The recommendations that follow are intended to provide guidance to the technologist, the medical physicist and radiologist in exercising their responsibility towards reduction of patient dose.

  1. The mammographic X-ray system must be designed specifically for mammography and the image receptor must be compatible with the system.
  2. A film-screen combination that provides good quality diagnostic results must be used. Direct exposure film must never be used in mammography.
  3. Except in the case of mammography performed within a screening program, the technologist must not perform any examination which has not been prescribed by a physician responsible for the patient.
  4. The dose to the patient must be kept to the lowest practicable value consistent with clinical objectives, and without loss of essential diagnostic information. To achieve this, techniques appropriate to the equipment available should be used and evaluated from time to time in terms of effectiveness.
  5. Particular care in patient X-ray protection must be taken when mammographic X-ray examinations of pregnant or possibly pregnant women are carried out, even though the radiation dose to the abdomen and fetus are negligible during normal mammographic X-ray examinations.
  6. There may be a need to use special procedures when performing mammographic X-ray examinations of patients with breast implants such as extra views, modified positioning, compression and loading techniques. Particular care of compression techniques must be taken since excessive compression of the implants during mammographic X-ray examination may cause rupture of the implant.
  7. In mammography, it is recommended that the field normally be the full size of the image receptor, but not larger than the image receptor support, except at the chest wall. The amount of unexposed areas on the films should be minimal so to avoid the need for masking.

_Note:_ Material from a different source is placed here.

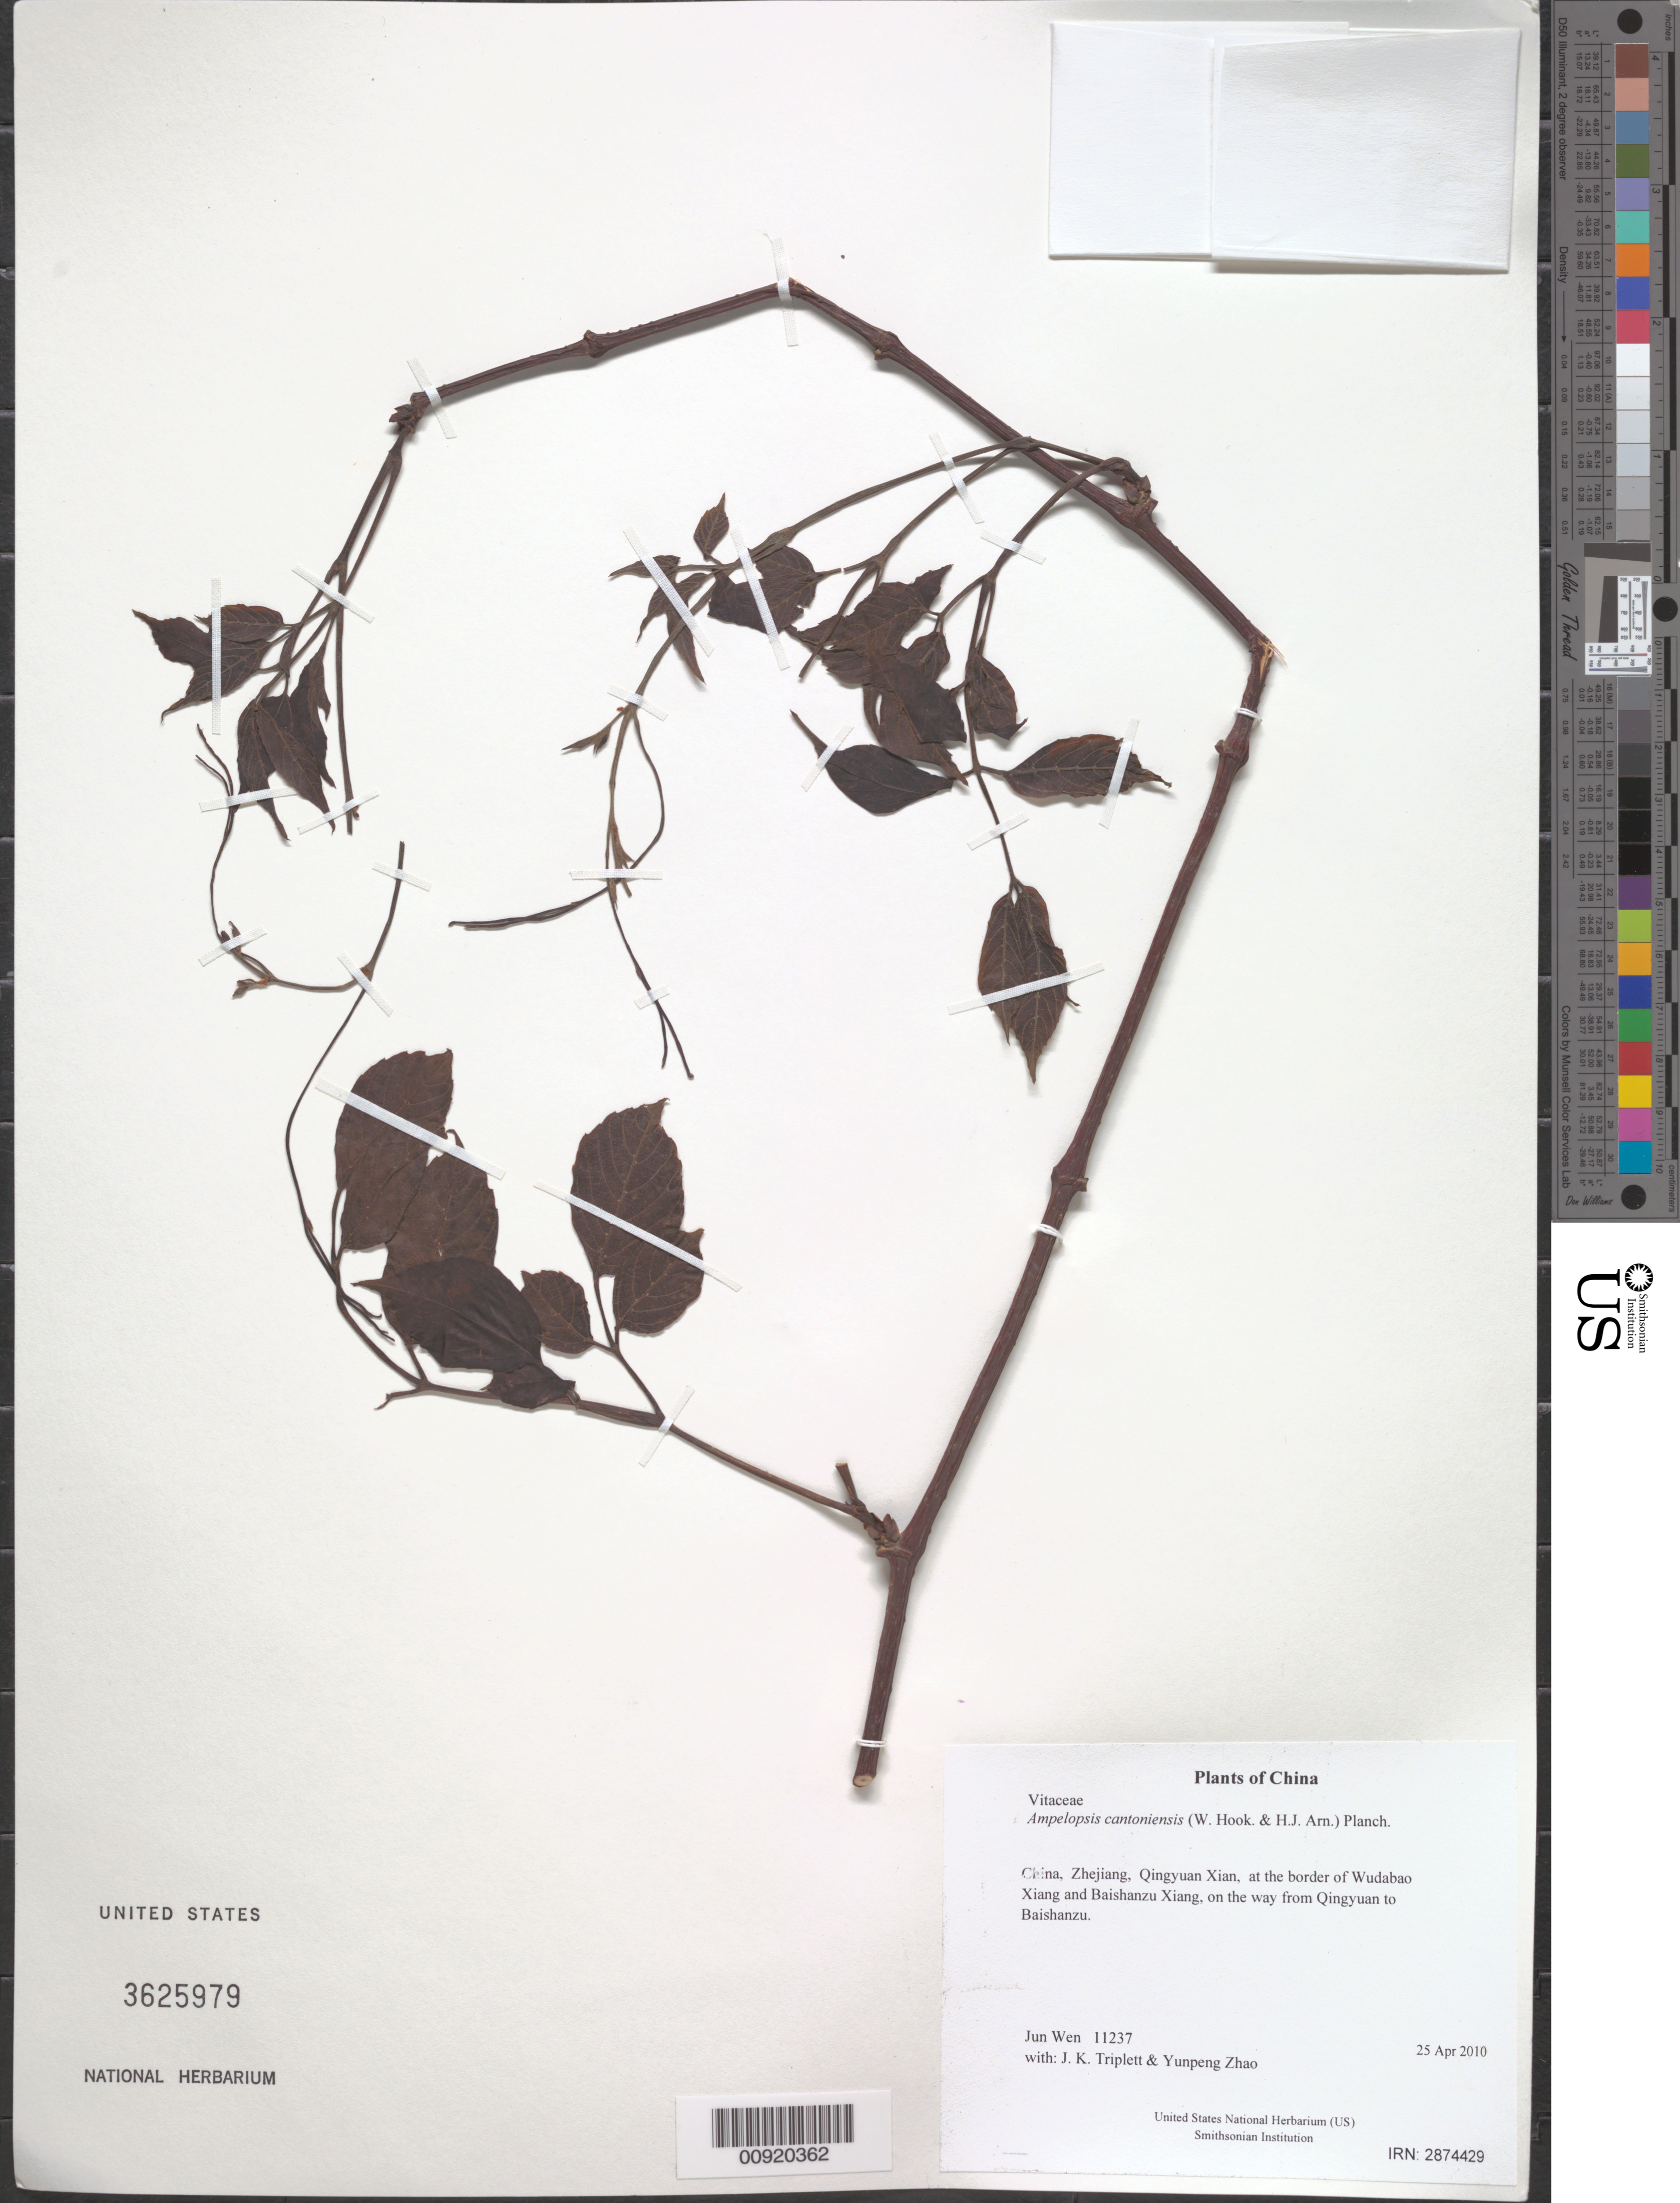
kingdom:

Collimated-down views are useful in some purposes, but should be considered as a special procedure.
  8. Appropriate compression must be used in all mammographic procedures.
  9. Adequate X-ray beam filtration must be used in all mammographic procedures.

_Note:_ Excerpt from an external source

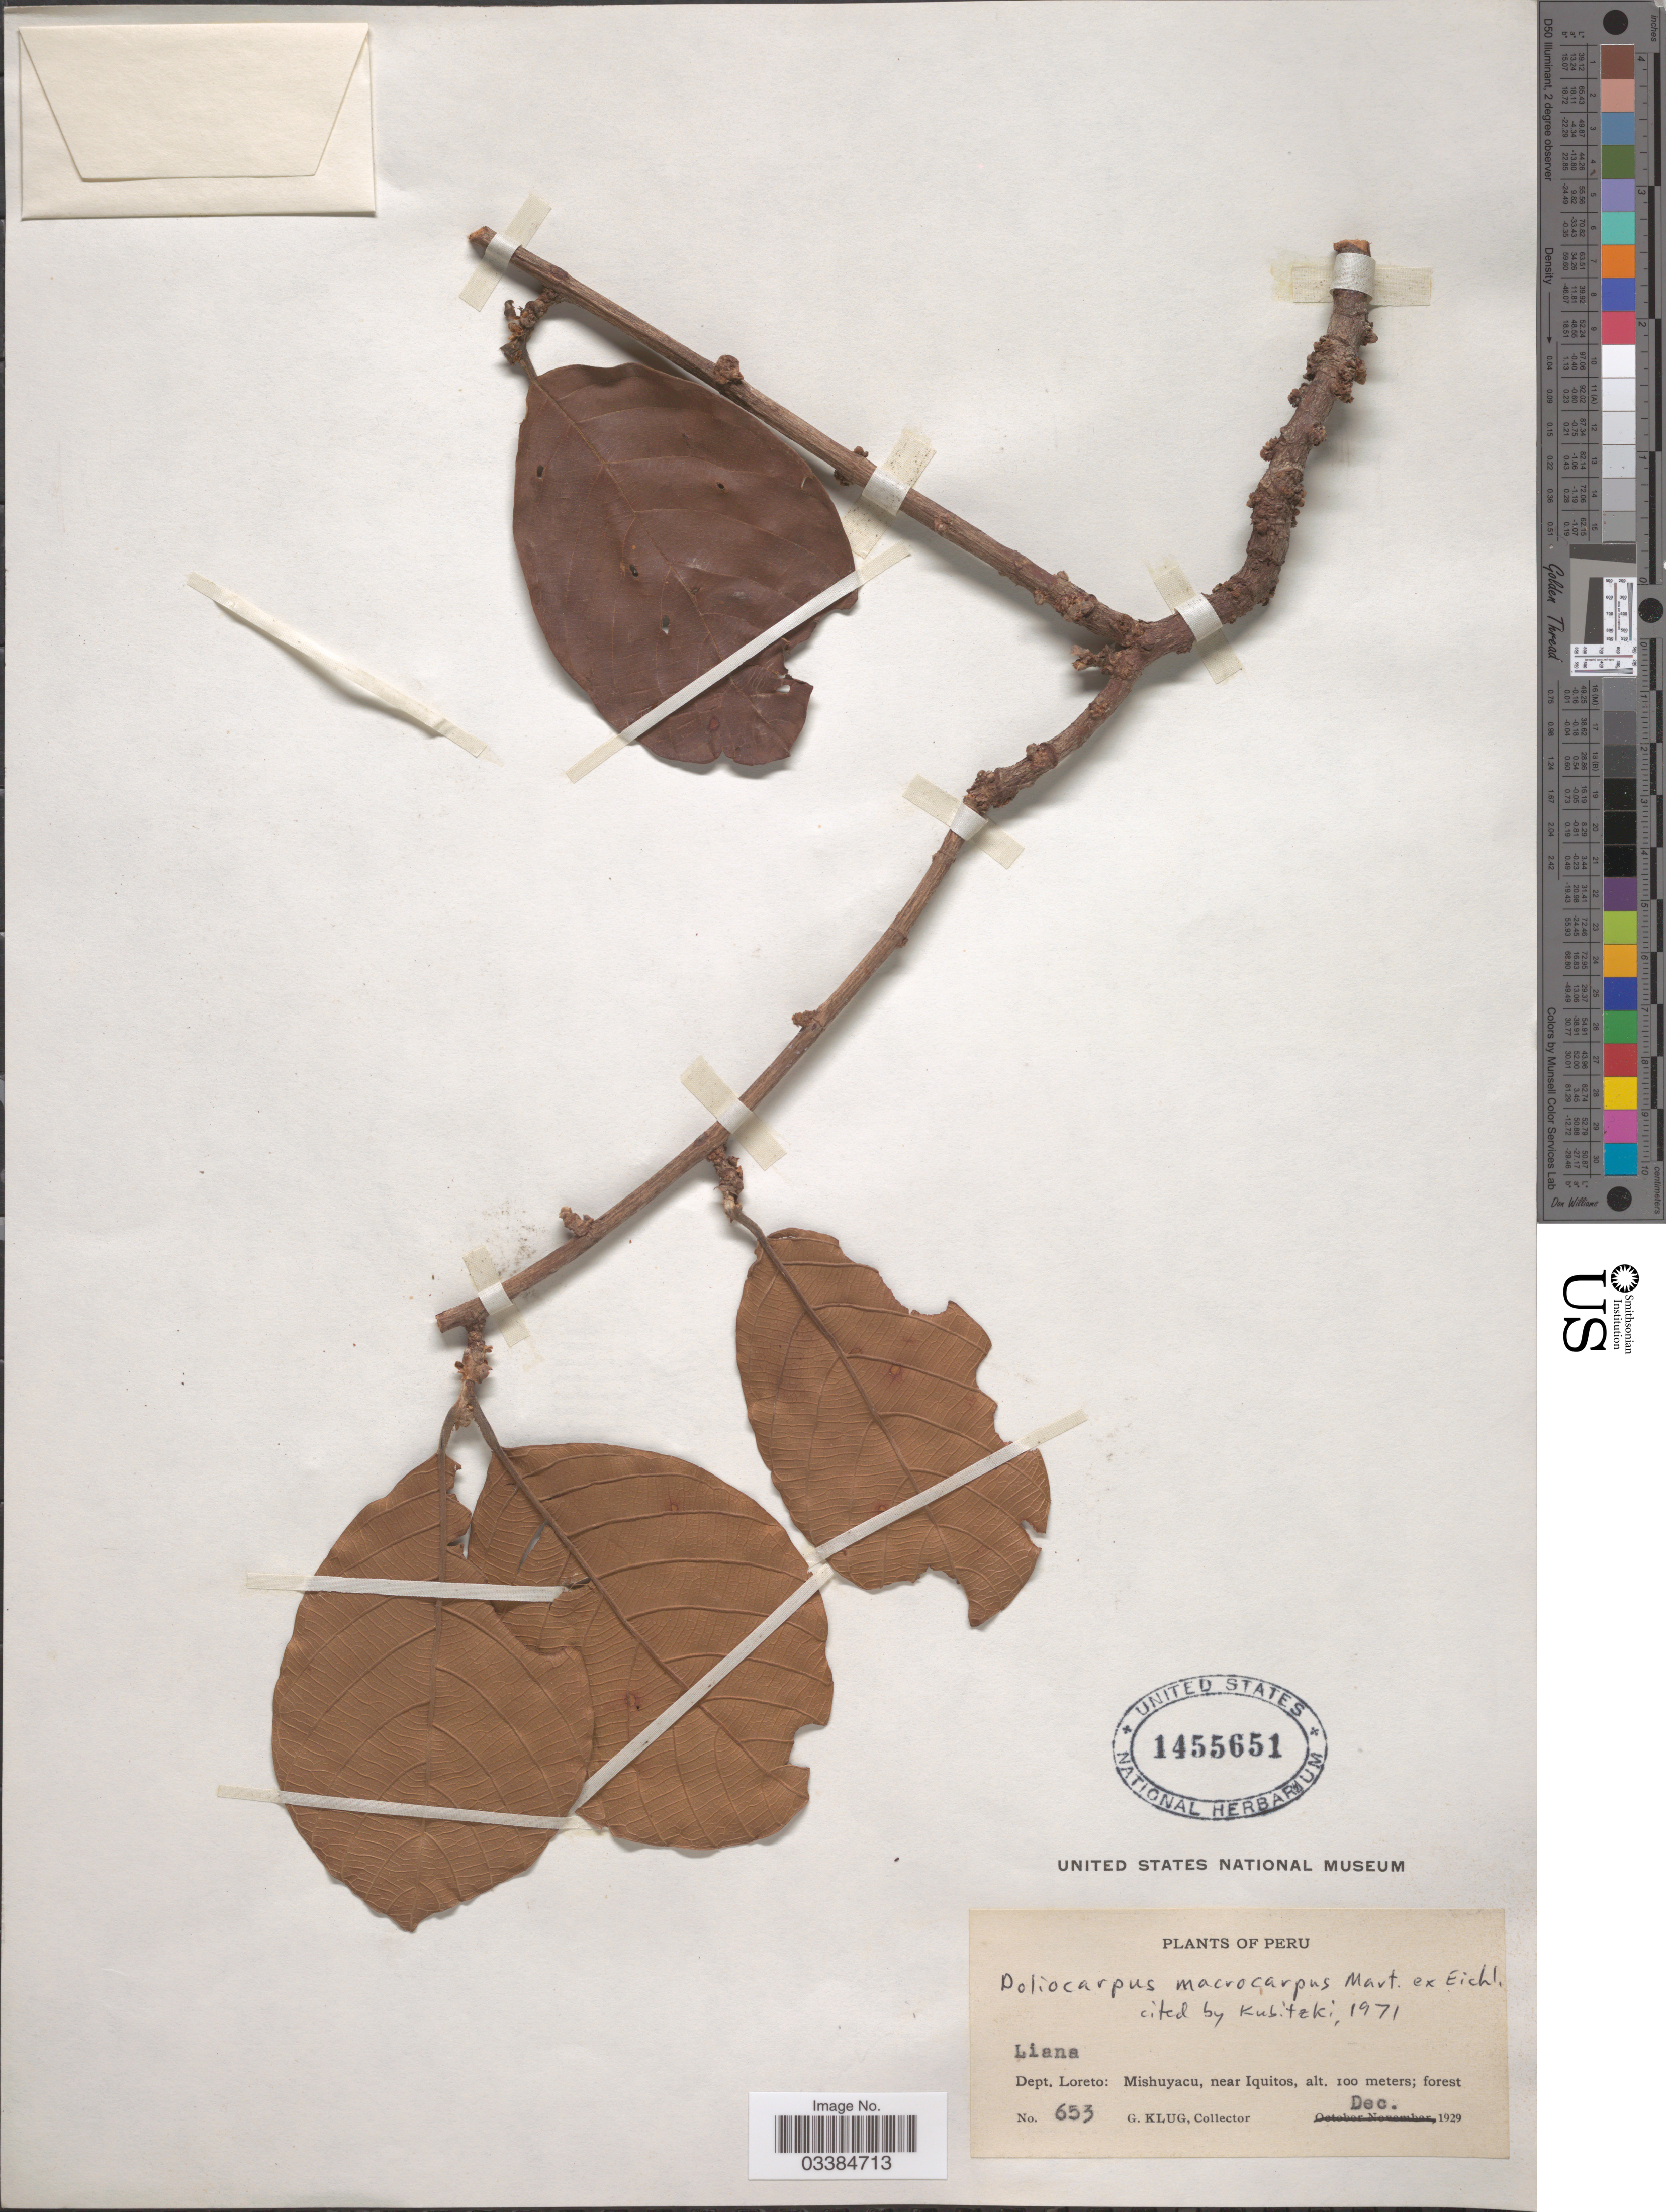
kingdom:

  10. The technologist should use the maximum focal spot to skin distance consistent with good radiographic loading. For mammographic procedures, distances of less than 50 cm should not be used. For mammographic procedures including magnification, distances of less than 25 cm to the entrance surface of the breast shall not be used.
  11. Full details of the mammographic procedures, including retakes, carried out should be noted on the patient's clinical records.
  12. Irradiation times should be minimized to avoid unnecessary dose increase from reciprocity law failure and to avoid motion artifacts. This can be accomplished by the use of sufficiently high tube current values.
  13. Cassettes should be loaded at least 30 minutes in advance to allow air to escape, and thus improving film/screen contact.
  14. The technologist should examine the images after processing in order to verify that the techniques being used are producing diagnostic quality images and that the X-ray equipment is functioning correctly
  15. An appropriate Quality Assurance program must be implemented on mammographic X-ray equipment and on film and Xerographic processing systems.
  16. While recommended dose limits have been defined for radiation workers and the general population, there is no specific permissible level recommended for patients undergoing diagnostic X-rays procedures. However, it is possible to provide limits on the amount of radiation breast tissues receive by setting dose limits on the level of radiation a representative breast phantom would receives for a given irradiation. These dose limits are presented in Appendix II.

    For patients the risk involved with exposure to radiation must always be weighed against the medical requirement for accurate diagnosis. However, the dose to the patient should be kept as low as reasonably achievable.